A absurda decisão judicial que proíbe o humorista Léo Lins de fazer piadas sobre “grupos vulneráveis” poderia ter sido decretada pelo tribunal do Twitter
25.05.23

Léo Lins conquistou seu público. Tem uma marca respeitável neste que é hoje o índice universal do sucesso – o número de seguidores no Instagram: 1,7 milhão. Eu, no entanto, não o conhecia até a semana passada. Poderia ter continuado nessa feliz ignorância, se uma juíza do Tribunal de Justiça de São Paulo não houvesse determinado, a pedido do Ministério Público, a censura de Perturbador, show de stand up gravado em Curitiba que Lins publicara no YouTube. Obrigado a retirar o vídeo da internet, Lins ainda por cima está impedido de fazer novas piadas com minorias e “grupos vulneráveis”.

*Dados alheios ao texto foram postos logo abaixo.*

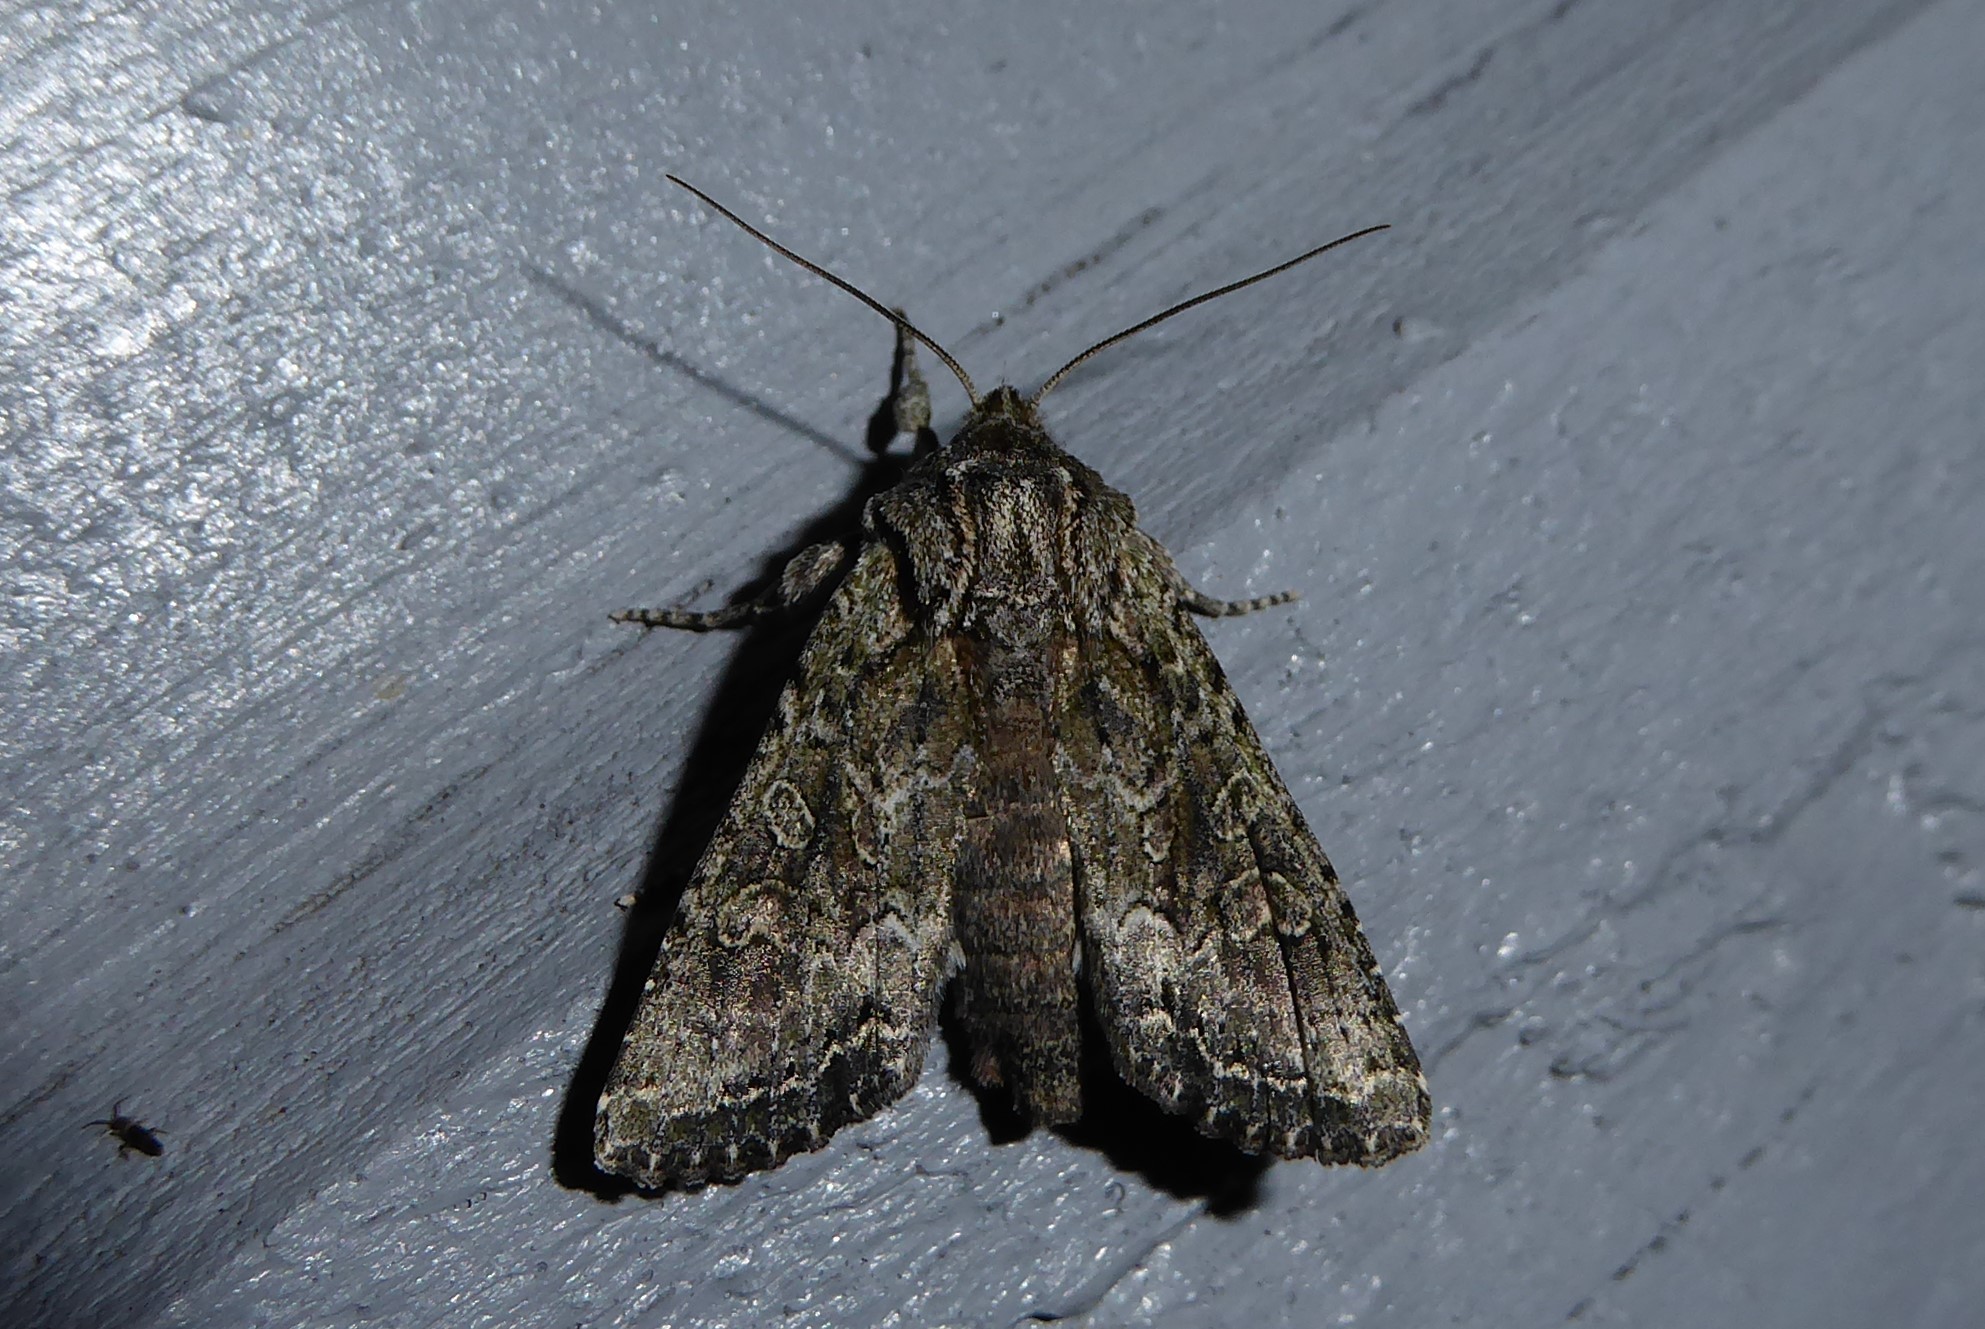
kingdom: Animalia
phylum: Arthropoda
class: Insecta
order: Lepidoptera
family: Noctuidae
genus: Ichneutica
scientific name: Ichneutica mutans
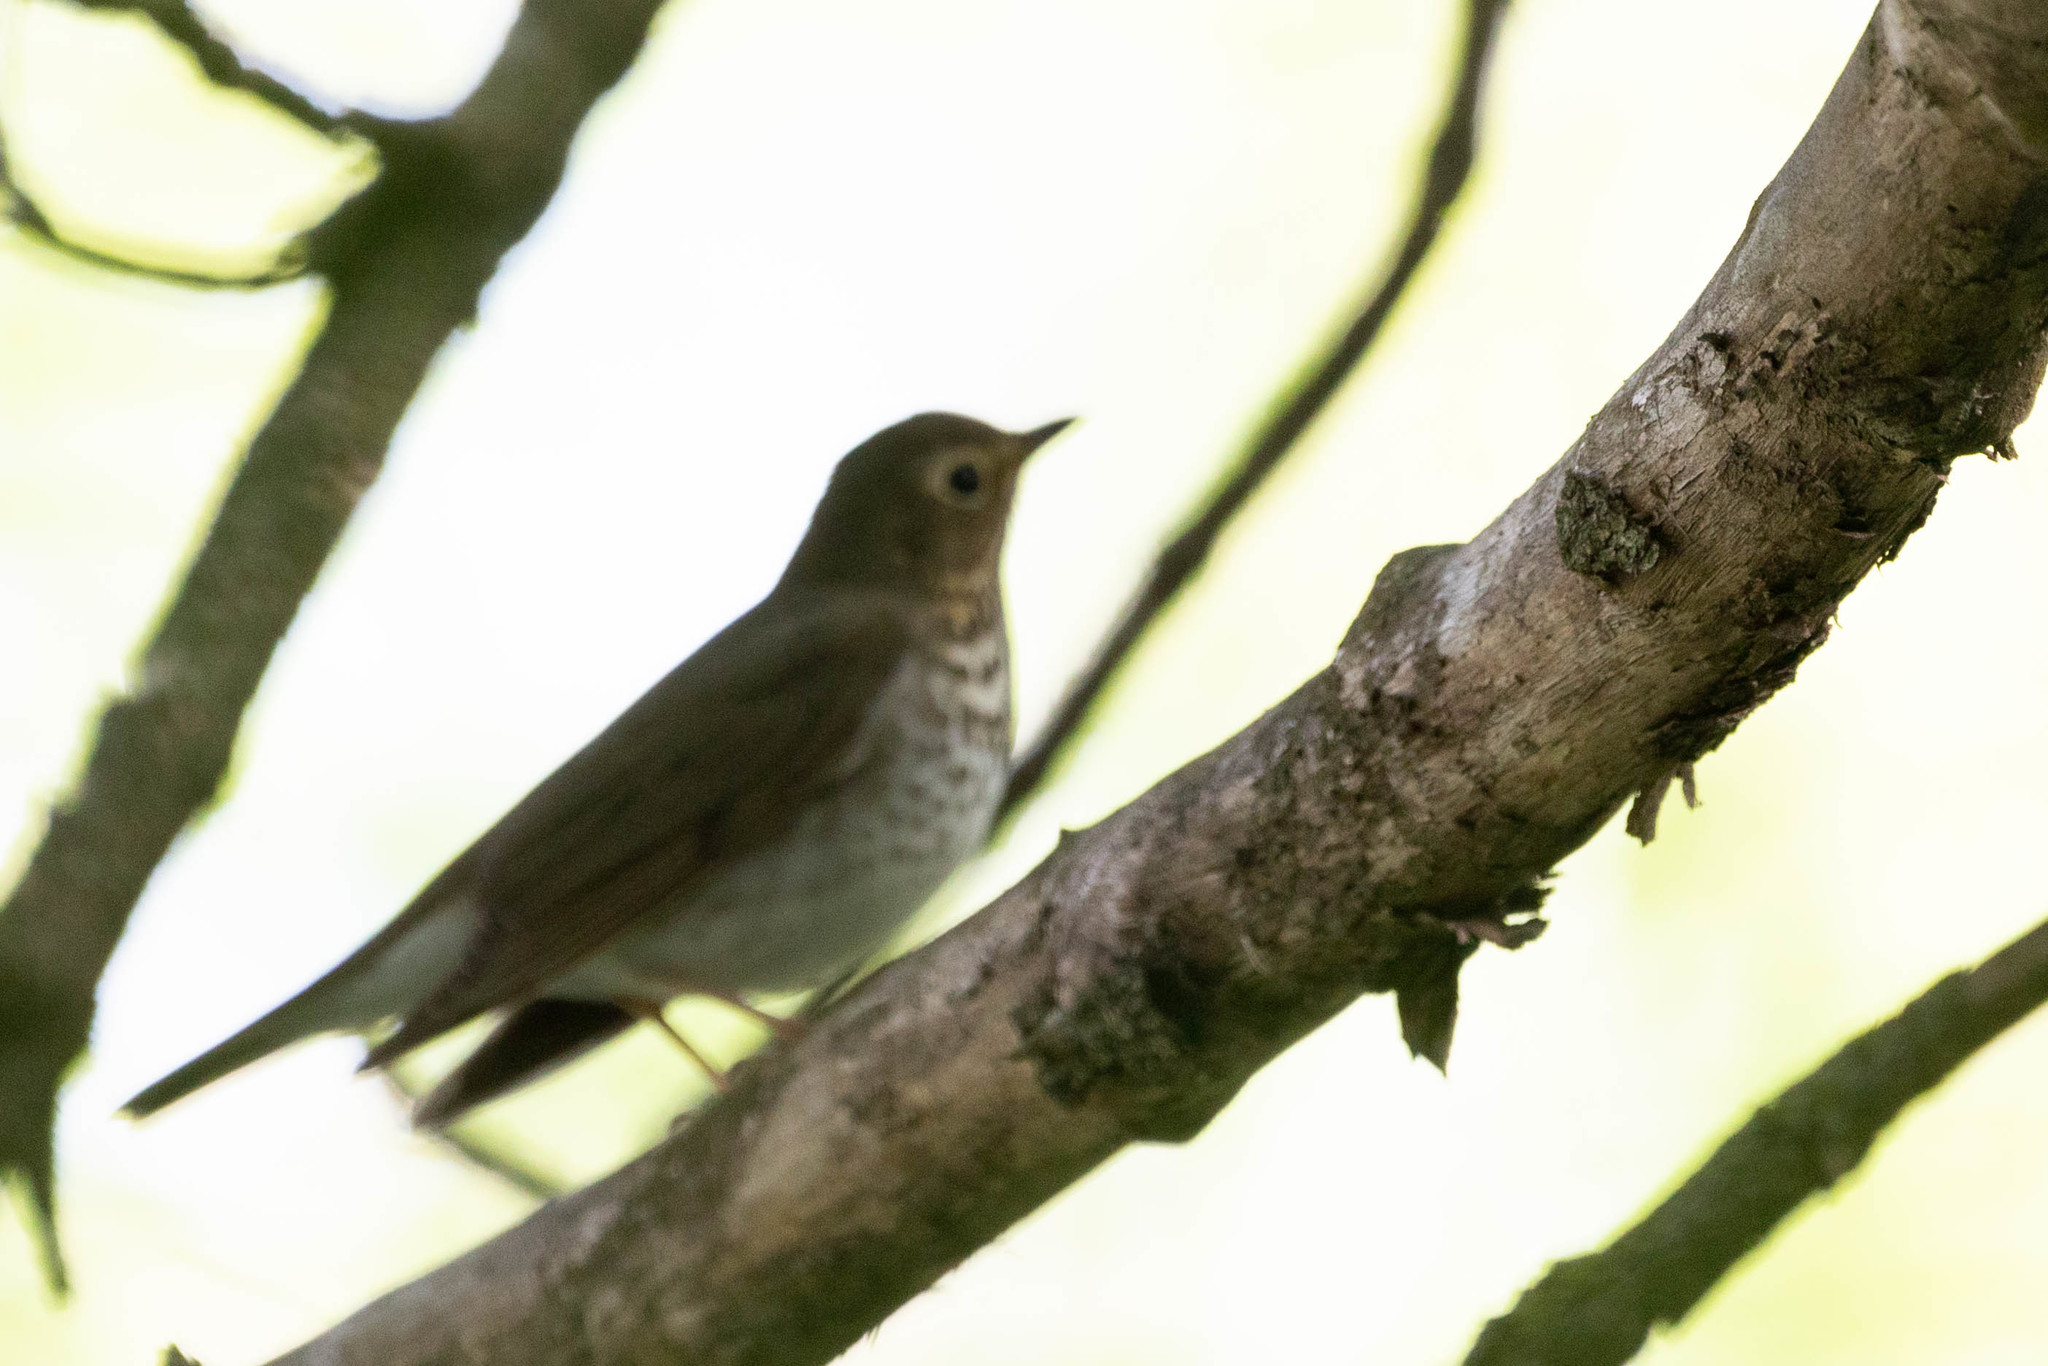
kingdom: Animalia
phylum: Chordata
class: Aves
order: Passeriformes
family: Turdidae
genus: Catharus
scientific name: Catharus ustulatus
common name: Swainson's thrush
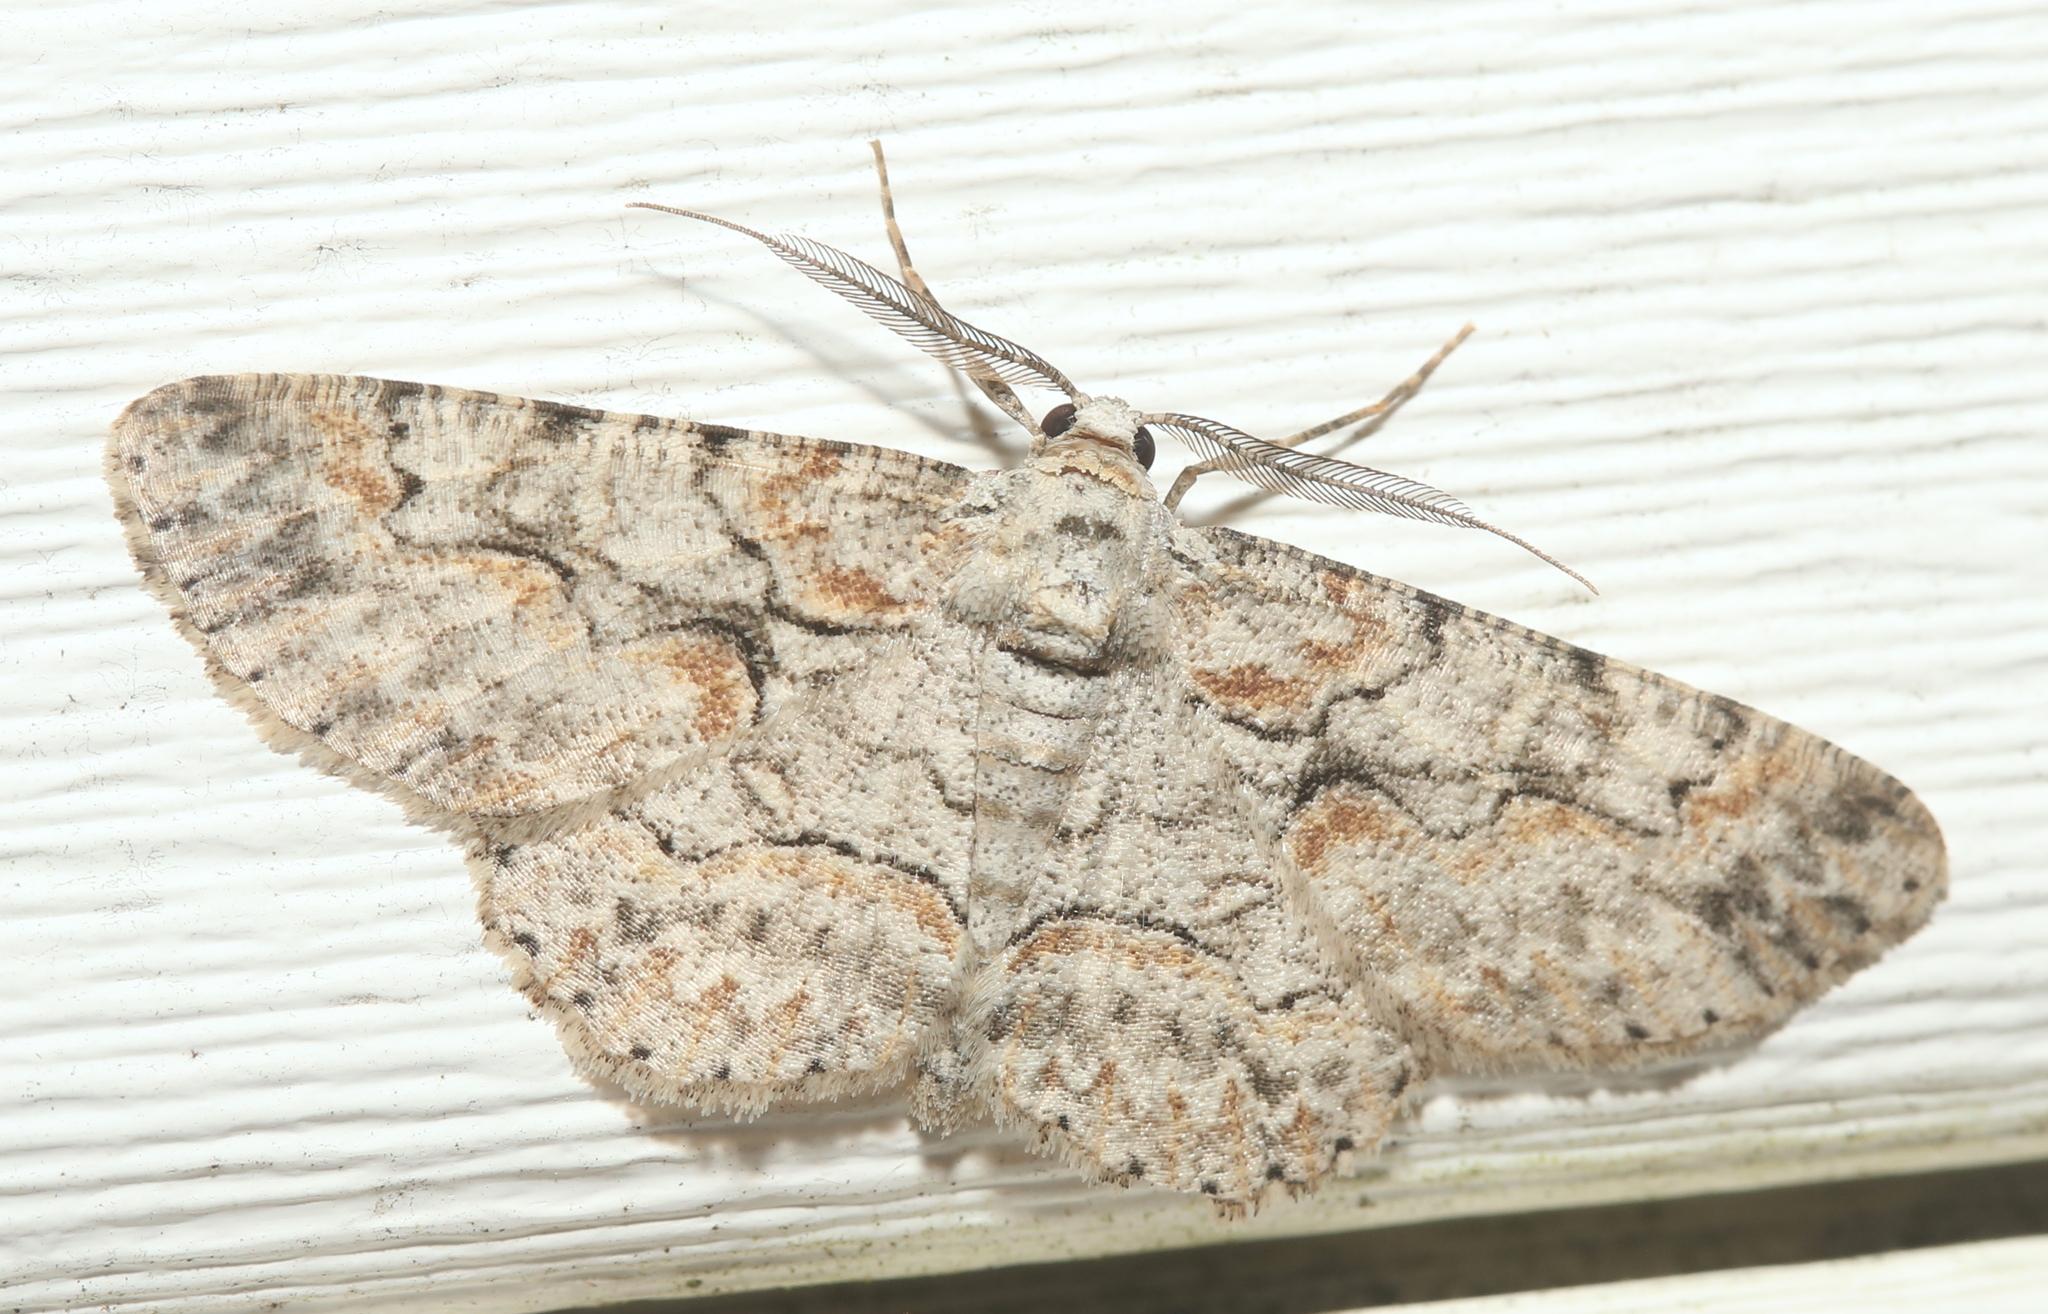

Dormi no ponto e não vi o vídeo antes que ele saísse do ar. Nas notícias publicadas a respeito, encontrei um trecho em que Lins explica o “ranking de privilégios” que estaria hoje em vigor no Brasil: “Na base, está o velho. Em cima, está o nordestino pobre. Depois dele, está a mulher grávida, que tem assento especial. Em cima dela, está o gordo que também já tem assento especial. O gordo é uma grávida que se autoengravidou. Em cima do gordo, está o deficiente que tem assento, não pega fila. A prova disso é que um velho nordestino, gordo e deficiente virou presidente”.

É complicado julgar um comediante sem vê-lo (e não há como vê-lo, pois foi censurado). O stand up depende bastante da postura corporal, da modulação de voz e até das pausas que o comediante faz para deixar o público rir. Mesmo assim, não concebo talento performático capaz de salvar da mediocridade o texto citado acima. Essa história de gordo que se autoengravida parece piada que o coleguinha chato conta no recreio da quinta série. E o punchline igualmente pueril sobre a barriga e a idade de Lula está longe de se qualificar como humor político.

Matérias jornalísticas sobre o caso – muitas delas apoiando tacitamente a censura – citam gracinhas preconceituosas que o humorista fez sobre negros, judeus, autistas, idosos. Desse conjunto fragmentário, me fica a impressão de que Lins tem uma fixação em falar de coisas que são socialmente interditas ao humor – da escravidão ao Lula (não se deve fazer piada sobre o presidente, pois não é hora de criticar o PT!). Lins só não tem nada de especial a dizer sobre esses temas. É até covardia fazer essa comparação, mas lá vai: Dave Chappelle, o mais cancelado dos humoristas americanos, faz humor ácido sobre temas sensíveis como a transexualidade e as preferências eróticas de Michael Jackson. Muito agudo em sua crítica social, ele fala como um adulto que se dirige ao público adulto. Lins apenas busca piadas toscas em torno dos tabus de certa esquerda, como um garoto que diz palavrão na frente das visitas só porque papai o proibiu de fazer isso. Quem gosta dessas bobagens que me desculpe: não tenho respeito por esse tipo de comédia.

Mas respeito ainda menos quem se ofende com Lins. E desprezo quem deseja calá-lo.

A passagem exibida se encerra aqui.